I think I’ll grow a continuous harvest of fresh:

tomatoes
carrots
scallions
cabbage
broccoli
a few bell peppers
a few cukes

I’d like to grow a preserving harvest of:
tomatoes (canning or freezing)
turnips (freezing)
cucumbers (canning)
green beans (freezing)
soy beans (freezing and experiment with drying)
kale and/or collards (freezing)
bell peppers (freezing)
zucchini (freezing)
spaghetti squash (cold storage? freezing?)

I’ve found that when I plant things I HOPE we’ll use, I not only have excesses of things I don’t need (=fridge rot), but I have a HUGE failure rates in the crops I don’t routinely cook. I don’t find myself watching the backyard waiting for them–and organic gardening requires a certain level of hovering. Neglect=BUG EATEN DEAD PLANTS.

So, hopefully, thinking about your harvest this way will help you have what you want, when and how you want it.

Ivory



{ 3 comments… read them below or add one }

1 Babette 09/24/2008 at 1:08 am

Hi, first of all, thanks for running my EC AD. :) You have a lot of vegetable plants. I see a lot of people here in my town selling their veggies in front of their houses. Maybe you can do that with your sweet potatoes and other surplus veggies.

2 Ivory Soap 09/24/2008 at 7:20 pm

I have 40 pounds of sweet potatoes! I probably should sell them on the street….

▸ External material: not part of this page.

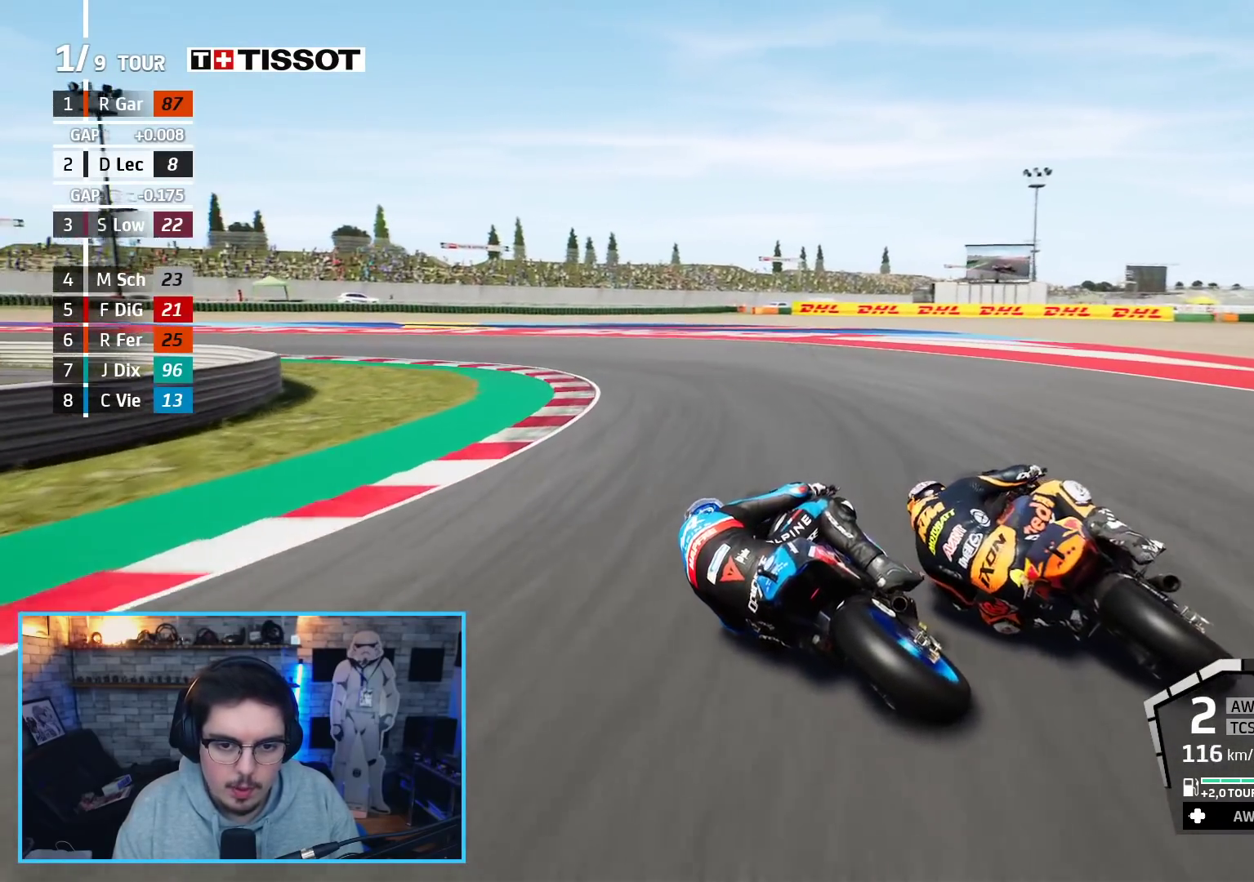
{"buttons": ["A", "L2", "L3"], "left_stick": "left", "right_stick": "center", "events": [[83, "X", "up"], [133, "A", "up"], [183, "A", "down"]]}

3 Em 09/25/2008 at 1:16 am

I’d buy them ;) Love sweet potato :)

Thanks for this post – I like the way you worked through the process of what to plant. We try to stick to the “grow what you eat” addage, but being clear about what we actually *do* eat needs some work! I love love love tiny yellow squash, fresh and tender with butter and salt. But. Somehow it isn’t the same after every night for 3weeks, lol. Reminder to plant only 2 squash this year.